Mailchimp was acquired for $12B at $1B in ARR (!) according to Forbes, bootstrapped all the way. But it wasn’t done in a year or three. Mailchimp was founded in 2001 and was acquired for $12B after … 20 years. And as CEO Ben Chestnut noted below, the first 17-18 years or so were “just a warm-up” 🙂
The same with Salesforce as it crossed 20. At $30B in ARR in fact, after 23 years, it’s growing faster than it has in years:
Here’s a quick look at a few next-generation SaaS leaders from Atlassian to RingCentral that will soon be in their third decade of operation … and are adding more revenue per year than ever before:
Even Oracle is probably only reaching its revenue peak now. It’s finally stopped growing this year. And it was founded in 1977. Well, well before The Cloud. It’s hard to kill these things, once they get good.

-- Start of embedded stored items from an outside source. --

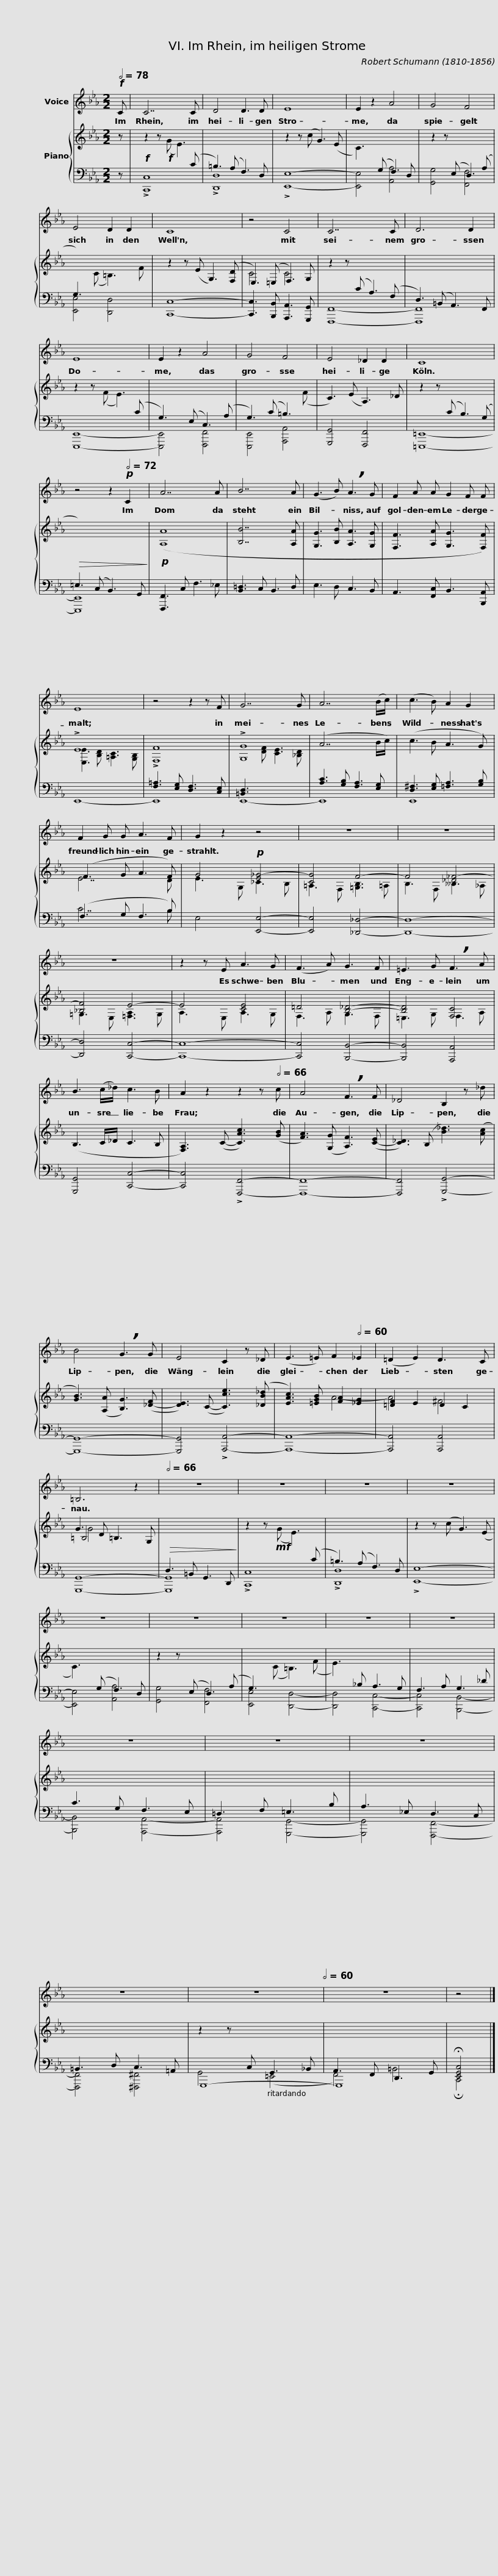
X:1
%%score 1 { ( 2 4 6 ) | ( 3 5 ) }
L:1/8
Q:1/2=78
M:2/2
I:linebreak $
K:Eb
V:1 treble
V:2 treble
V:4 treble
V:6 treble
V:3 bass
V:5 bass
V:1
!f! C | C7 C | D4 D3 D | E8 | E2 z2 A4 | %5
 G4 F4 | E4 D2 D2 |$ C8 | z4 C4 | C7 C | %10
 D6 D2 | E8 | E2 z2 A4 | G4 F4 |$ E4 _D2 D2 | %15
 C8 | z4 z2!p![Q:1/2=72] C2 | A7 A | B7 A | (G3 B) !breath!A3 G |$ %20
 F2 A A G2 F F | E8 | z4 z2 z F | G7 G | A7 (B/c/) | %25
 (c3 B) A2 G2 |$ F2 G G A3 F | G2 z2 z4 | z8 | z8 | %30
 z8 | z2 z E A3 G |$ (F3 A) G3 F | =E3 G !breath!F3 A | B3 (c/_d/) c3 B | %35
 A2 z2 z2 z[Q:1/2=66] c | A4 !breath!F3 F | _D4 B,2 z _d |$ B4 !breath!G3 G | E4 C2 z _D | %40
 (E3 =E) F2[Q:1/2=60] _E2 | (=D2 E2) D3 C | =B,6 z2 |[Q:1/2=66] z8 |$ z8 | %45
 z8 | z8 | z8 | z8 | z8 | %50
 z8 |$ z8 | z8 | z8 | z8 | %55
 z8 | z8[Q:1/2=60] |$ z8 | z4 |] %59
V:2
 z |!f! z2 z!f! (G E3)[I:staff +1] (C | =B,3) (A, F,3) D, |[I:staff -1] z2 z (c G3) (E | C3)[I:staff +1] (G, F,3) D, | %5
[I:staff -1] z2 z[I:staff +1] (E, D,3) (A, | G,3)[I:staff -1] (C =B,3) F |$ z2 z (E G,3) ([F,D] | E,3) (=E, F,3) G, | z2 z[I:staff +1] (C A,3) (F, | %10
 D,3) (=B,, A,,3) F,, |[I:staff -1] z2 z (F E3)[I:staff +1] (C | G,3) (E, C,3) (A, | G,3) (C =B,3)[I:staff -1] (F |$ C3) (E A,3) _D | %15
 z2 z[I:staff +1] (C B,3) (G, |!>(! =E,3) (C, B,,3) G,,!>)! |!p![I:staff -1] ([A,A]8 | [B,B]7 [A,A] | [G,G]3 [B,B] [A,A]3 [G,G] |$ %20
 [F,F]3 [A,A] [G,G]3 [F,F]) | !>!E8 | !>![F,F]8 | !>![G,G]8 | (A7 B/c/) | %25
 (c3 B A3 G) |$ (F3 G A3 F) | G4!p! [E_G-]4 | [CG]4 F4- | F4 [_D_F-]4 | %30
 [_B,F]4 E4- | E4 [CE]4 |$ =D4 [B,_D]4- | [B,D]4 [F,C]4 | (B,3 C/_D/ C3 B, | %35
 [F,A,]3) (C- [CAc]3) ([GB] | [FA]3) ([G,G] [A,F]3) ([C-E] | [C_D]3) (B, [B_d]3) ([Ac] |$ [GB]3) ([A,A] [B,G]3) ([_D-F] | [DE]3) (C- [Cce]3) ([_DB_d] | %40
 [EAc]3) [=EGB] [FA]2 [_EG]2 | [=DF]2 E2 D2 C2 | G3 D =B,3 G, |!>(![I:staff +1] D,3 =B,, G,,3 D,,!>)! |$[I:staff -1] z2 z!mf! (G E3)[I:staff +1] (C | %45
 =B,3) (A, F,3) D, |[I:staff -1] z2 z (c G3) (E | C3)[I:staff +1] (G, F,3) D, |[I:staff -1] z2 z[I:staff +1] (E, D,3) (A, | G,3)[I:staff -1] (C =B,3) (F | %50
 E3)[I:staff +1] _B, A,3 G, |$ F,3 A, G,3 _D | C3 G, F,3 E, | =D,3 F, =E,3 B, | A,3 _E, D,3 C, | %55
 =B,,3 D, C,3 =A,, |[I:staff -1] z2 z[I:staff +1] C, G,,3 _B,, |$ A,,3 F,, D,,3 G,, | !fermata![E,,G,,C,]4 |] %59
V:3
 z | !>![C,,C,]8 | !>![D,,D,]8 | !>![E,,E,]8- | [E,,E,]4 [A,,A,]4 | %5
 [G,,G,]4 [F,,F,]4 | [E,,E,]4 [D,,D,]4 |$ [C,,C,]8- | [C,,C,]3 [B,,,B,,] [A,,,A,,]3 [G,,,G,,] | [F,,,F,,]8- | %10
 [F,,,F,,]8 | [E,,,E,,]8- | [E,,,E,,]4 [F,,,F,,]4 | [E,,,E,,]4 [A,,,A,,]4 |$ [G,,,G,,]4 [F,,,F,,]4 | %15
 [=E,,,=E,,]8- | [E,,,E,,]8 | [F,,,F,,]3 C, F,3 _E, | [B,,=D,]3 C, B,,3 D, | E,3 D, C,3 B,, |$ %20
 A,,3 [F,,C,] B,,3 [B,,,A,,] | E,,8- | E,,8 | E,,8- | E,,8 | %25
 E,,8 |$ (F,3 G, F,3 B,) | E,4 [E,,E,]4- | [E,,E,]4 [_D,,_D,]4- | [D,,D,]8- | %30
 [D,,D,]4 [C,,C,]4- | [C,,C,]8- |$ [C,,C,]4 [B,,,B,,]4- | [B,,,B,,]4 [A,,,A,,]4 | [G,,,G,,]4 [C,,C,]4- | %35
 [C,,C,]4 !>![F,,,F,,]4- | [F,,,F,,]8- | [F,,,F,,]4 !>![G,,,G,,]4- |$ [G,,,G,,]8- | [G,,,G,,]4 !>![A,,,A,,]4- | %40
 [A,,,A,,]8- | [A,,,A,,]4 [A,,,A,,]4 | [G,,,G,,]8- | [G,,,G,,]8 |$ !>![C,,C,]8 | %45
 !>![D,,D,]8 | !>![E,,E,]8- | [E,,E,]4 [A,,A,]4 | [G,,G,]4 [F,,F,]4 | [E,,E,]4 [D,,D,]4- | %50
 [D,,D,]4 [C,,C,]4- |$ [C,,C,]4 [B,,,B,,]4- | [B,,,B,,]4 [A,,,A,,]4- | [A,,,A,,]4 [G,,,G,,]4- | [G,,,G,,]4 [F,,,F,,]4- | %55
 [F,,,F,,]4 [^F,,,^F,,]4 | G,,,8- |$ G,,,8 | !fermata!C,,4 |] %59
V:4
 x | x8 | x8 | x8 | x8 | %5
 x8 | x8 |$ x8 | C4 C4 | x8 | %10
 x8 | x8 | x8 | x8 |$ x8 | %15
 x8 | x8 | x8 | x8 | x8 |$ %20
 x8 | [E,E]3 [B,D] [=A,C]3 [G,B,] |[I:staff +1] [F,=A,]3 [E,G,] [D,F,]3 [C,E,] | [=B,,D,]3[I:staff -1] [DF] [CE]3 [_B,D] |[I:staff +1] [A,C]3 [G,B,] [F,A,]3 [E,G,] | %25
 [D,^F,]3 [E,G,] [=F,A,]3 [G,B,] |$[I:staff -1] E7 D | E3 G, _C3 B, | =A,3 F, [=G,B,]3 =A, | B,3 F, __B,3 _A, | %30
 =G,3 E, [=F,A,]3 G, | A,3 E, A,3 G, |$ F,3 A, G,3 F, | =E,3 G, F,3 A, | x8 | %35
 x8 | x8 | x8 |$ x8 | x8 | %40
 x4 A4- | A4 ^F4 | =B,4 x4 | x8 |$ x8 | %45
 x8 | x8 | x8 | x8 | x8 | %50
 x8 |$ x8 | x8 | x8 | x8 | %55
 x8 | x8 |$ x8 | x4 |] %59
V:5
 x | x8 | x8 | x8 | x8 | %5
 x8 | x8 |$ x8 | x8 | x8 | %10
 x8 | x8 | x8 | x8 |$ x8 | %15
 x8 | x8 | x8 | x8 | x8 |$ %20
 x8 | x8 | x8 | x8 | x8 | %25
 x8 |$ C7 B, | x8 | x8 | x8 | %30
 x8 | x8 |$ x8 | x8 | x8 | %35
 x8 | x8 | x8 |$ x8 | x8 | %40
 x8 | x8 | x8 | x8 |$ x8 | %45
 x8 | x8 | x8 | x8 | x8 | %50
 x8 |$ x8 | x8 | x8 | x8 | %55
 x8 | G,,4 (=E,,4 |$ F,,4) =B,,4 | x4 |] %59
V:6
 x | x8 | x8 | x8 | x8 | %5
 x8 | x8 |$ x8 | x8 | x8 | %10
 x8 | x8 | x8 | x8 |$ x8 | %15
 x8 | x8 | x8 | x8 | x8 |$ %20
 x8 | x8 | x8 | x8 | x8 | %25
 x8 |$ x8 | x8 | x8 | x8 | %30
 x8 | x8 |$ x8 | x8 | x8 | %35
 x8 | x8 | x8 |$ x8 | x8 | %40
 x8 | x8 | G4 x4 | x8 |$ x8 | %45
 x8 | x8 | x8 | x8 | x8 | %50
 x8 |$ x8 | x8 | x8 | x8 | %55
 x8 | x8 |$ x8 | x4 |] %59
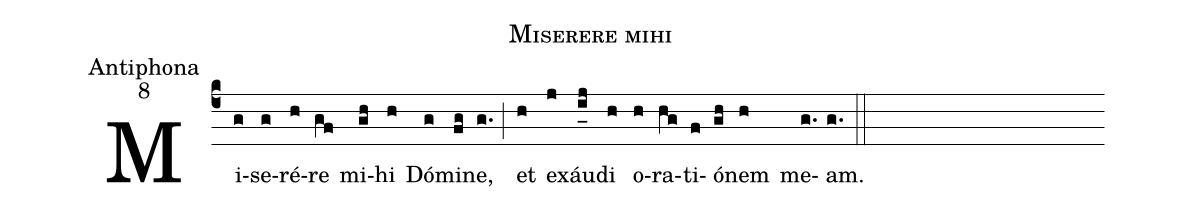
name:Miserere mihi;
office-part:Antiphona;
mode:8;
%%
(c4) Mi(g)se(g)ré(h)re(gf) mi(gh)hi(h) Dó(g)mi(fg)ne,(g.) (;) et(h) ex(j)áu(i_[uh:l]j)di(h) o(h)ra(hg)ti(f)ó(gh)nem(h) me(g.)am.(g.) (::)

Power laws are an annoying concept VCs talk a lot about. But they are also real and true. The best SaaS companies just keep going, and breeze past $100m+ in ARR.
If you have something — go long. You can do it for 30+ years in SaaS. If you want.
Decacorns are here in SaaS, and it’s because the Cloud is far bigger than any of us thought. And it’s still growing.